La notion s’inscrit aussi dans une critique de l’éthique libérale et des politiques dominantes depuis une quinzaine d’années. « Les valeurs morales discrètes du souci quotidien d’autrui se laissent difficilement appréhender par le modèle libéral individualiste, qui valorise l’autonomie personnelle », souligne la philosophe Sandra Laugier. A l’héroïsme guerrier convoqué par le président de la République dans les premières semaines de l’épidémie, l’éthique du « care » préfère la notion de responsabilité, individuelle et collective. « Associer le soin à la guerre était une façon de masquer l’insuffisance de l’Etat qui, lui, n’a pas pris ses responsabilités en laissant les soignants sans protection au début de l’épidémie, estime Pascale Molinier. Mais c’est aussi un contresens. Quand on est soignant, on ne peut pas ne pas soigner. C’est une question d’ethos [manière d’être sociale], de rapport avec sa compétence, avec ce que l’on est capable de faire et que personne ne peut faire à notre place. Et l’on veut à raison être protégé pour cela. »
« Aujourd’hui, on évalue le travail d’une hôtesse de caisse au nombre de ses clients, et celui d’une auxiliaire de vie au poids des chemises repassées », l’économiste Rachel Silvera
La prise de conscience qui émerge aujourd’hui suffira-t-elle à renverser la hiérarchie sociale des métiers et à transformer durablement l’organisation de la société ? Lors de son allocution télévisée du 13 avril, le chef de l’Etat a promis un « plan massif pour notre santé, notre recherche, nos aînés, entre autres », avant d’ajouter, sans citer de professions en particulier : « Il nous faudra nous rappeler aussi que notre pays, aujourd’hui, tient tout entier sur des femmes et des hommes que nos économies reconnaissent et rémunèrent si mal. » Abandonnant le vocabulaire militaire, le président de la République a conclu son discours en adoptant les mots du « care » – « Prenez soin de vous, prenons soin les uns des autres, et nous tiendrons ». On est loin des moqueries essuyées à l’époque par Martine Aubry.
Pour autant, la reconnaissance de la charge du souci d’autrui ne peut se satisfaire d’applaudissements ni de paroles.
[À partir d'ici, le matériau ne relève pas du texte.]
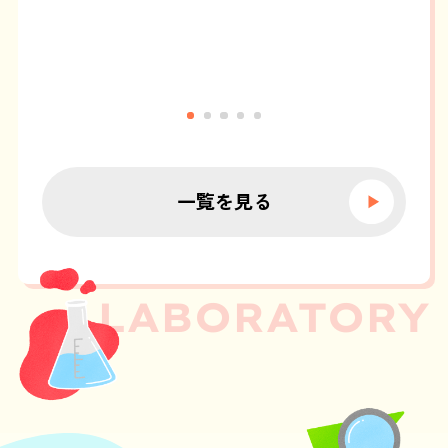
一覧を見る
LABORATORY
Les primes attribuées à certains secteurs et annoncées le 15 avril ne suffiront pas. Pour Sandra Laugier, « l’affirmation éthique de l’importance et de la dignité du “care” ne peut se faire sans une transformation sociale et une réflexion politique portant sur l’allocation des ressources et la répartition des tâches qu’il définit ». Car prendre en charge le soin de la vie ordinaire réclame du temps et des moyens. « Ecouter des clients stressés et continuer à leur sourire quand on tient une caisse de supermarché, cela relève d’une compétence, de même que prendre le temps de parler avec une personne vulnérable avant de lui faire sa toilette, estime Rachel Silvera. Or, aujourd’hui, on évalue le travail d’une hôtesse de caisse au nombre de ses clients, et celui d’une auxiliaire de vie au poids des chemises repassées. » Pour l’économiste, revaloriser ces métiers est « la condition essentielle pour que les hommes y viennent et se revendiquent des valeurs morales qui y sont associées ». Une façon, pour l’Etat, de mieux répartir la tâche, et de « prendre soin » des siens à son tour.